Obojętne, czy oglądamy geometryczne abstrakcje, czyli zorganizowane na płótnie trójkąty, kwadraty i prostokąty, czy kobiece akty albo sceny rodzajowe – widzimy Boga. Nie ma dla mnie jaśniej i jawniej religijnego malarza w XX wieku w Polsce. W stulecie urodzin, w Roku Nowosielskiego, wystawę jego prac sakralnych i świeckich „Ikona i abstrakcja” można było obejrzeć w Galerii Sztuki Współczesnej Akademii Lubrańskiego w Poznaniu.
Jestem grecki chrześcijanin wschodni
Urodził się w 1923 roku w Krakowie, jeszcze w wielokulturowej Polsce. Jej trzydzieści procent stanowili Żydzi, Ukraińcy, Białorusini i Niemcy. W domu też przeplatały się dwa żywioły: matka była polską patriotką z Jarosławia, katoliczką niemiecko-austriackiego pochodzenia, ojciec Łemkiem z okolic Sanoka, grekokatolikiem zaangażowanym w walkę o niepodległą Ukrainę. Napięcie było silne, odczuwalne również dla dziecka wychowywanego w dwóch językach, dwóch kulturach i wyznaniach, ale po latach malarz ocenił, że to właśnie ta pewna kontrowersja, w której dorósł, go ukształtowała. „Przechodził człowiek płynnie od kultury polsko-łacińskiej do grecko-wschodniej” – wspominał. Jeden z żywiołów okazał się jednak silniejszy – greckokatolicki.

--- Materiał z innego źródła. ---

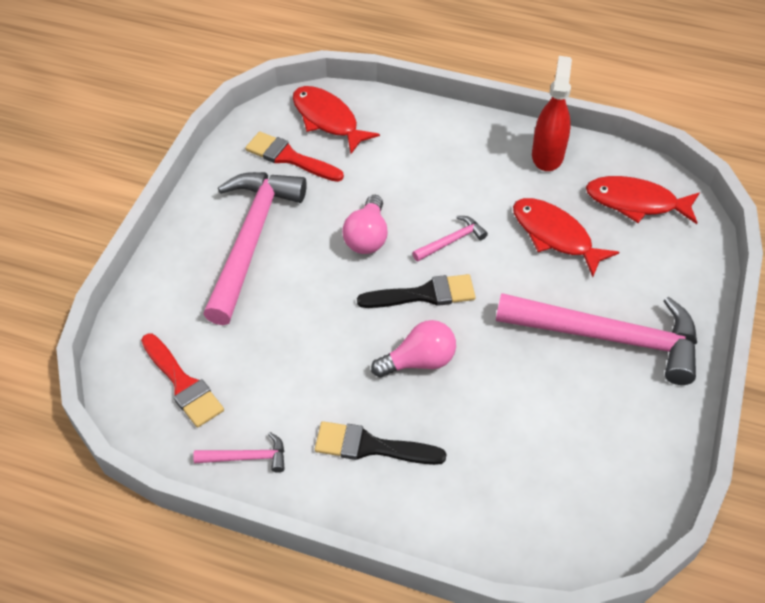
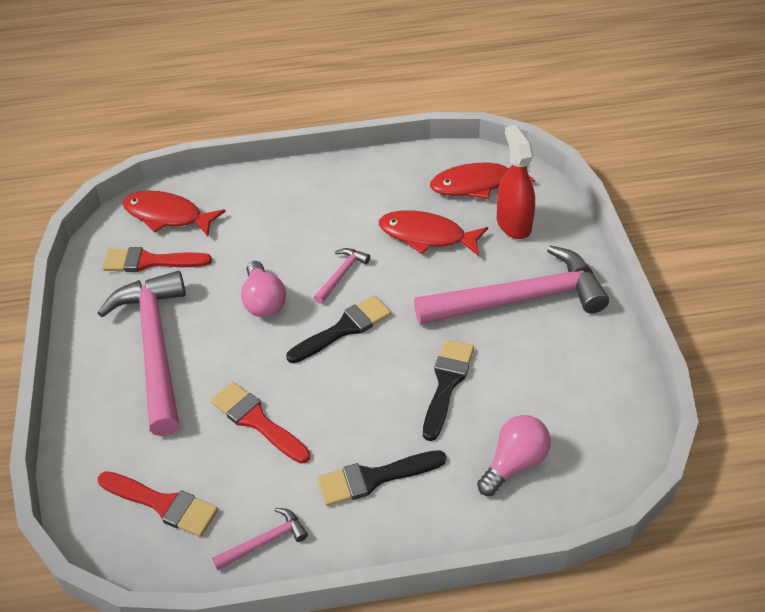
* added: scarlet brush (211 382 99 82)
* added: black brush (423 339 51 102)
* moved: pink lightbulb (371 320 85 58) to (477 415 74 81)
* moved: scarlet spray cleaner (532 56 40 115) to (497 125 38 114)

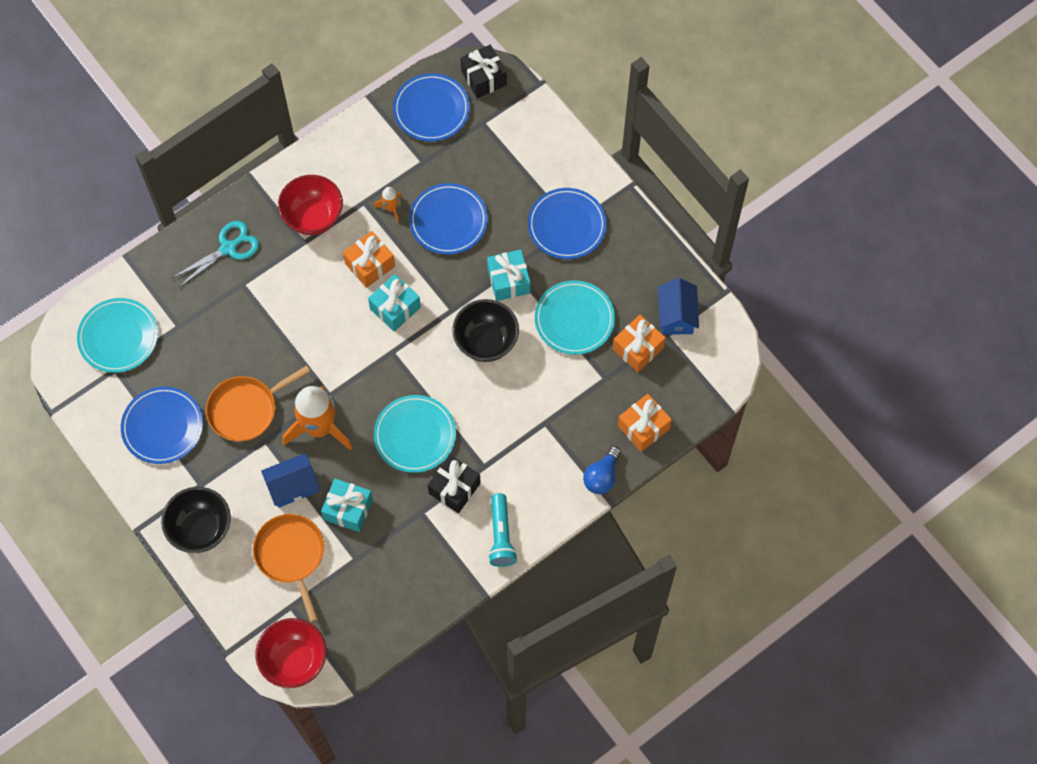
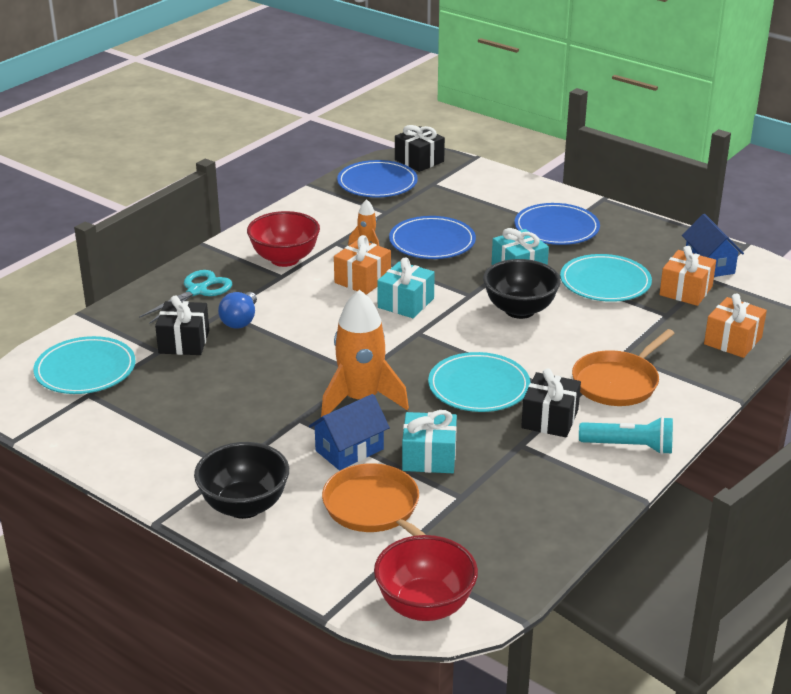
* removed: cobalt dinner plate (121 386 82 78)
* added: black present (155 295 54 60)
* moved: orange frying pan (206 365 104 76) to (572 329 103 77)
* moved: cobalt lightbulb (583 446 38 48) to (218 292 39 36)
* turned: aqua torch (488 493 30 74) = (579 416 94 39) 60 degrees counterclockwise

Być może dlatego, że ojciec stale zabierał go do krakowskiej cerkwi na Wiślnej na próby chóru, w którym śpiewał, i systematycznie uczył go ukraińskiego. Z nim Nowosielski jako chłopiec odbył pielgrzymkę do ławry Poczajowskiej na Wołyniu i do Muzeum Ukraińskiego we Lwowie, gdzie pierwszy raz zetknął się ze sztuką sakralną Wschodu. „Wrażenie było tak silne, że nigdy tego spotkania nie zapomnę. Patrząc, odczuwałem po prostu ból fizyczny. Nie byłem w stanie przejść z jednej sali do drugiej. Ja, malarz polski, duchowo narodziłem się w ławrze Poczajowskiej”. Jako nastolatek i początkujący student Wydziału Malarstwa w krakowskiej Kunstgewerbeschule był religijny. Wiarę utracił albo podczas pobytu w lwowskiej ławrze Świętego Jana Chrzciciela, do której wstąpił jako posłusznik w trzecim roku wojny – w czerwcu 1942 roku – albo krótko po wyjściu z niej.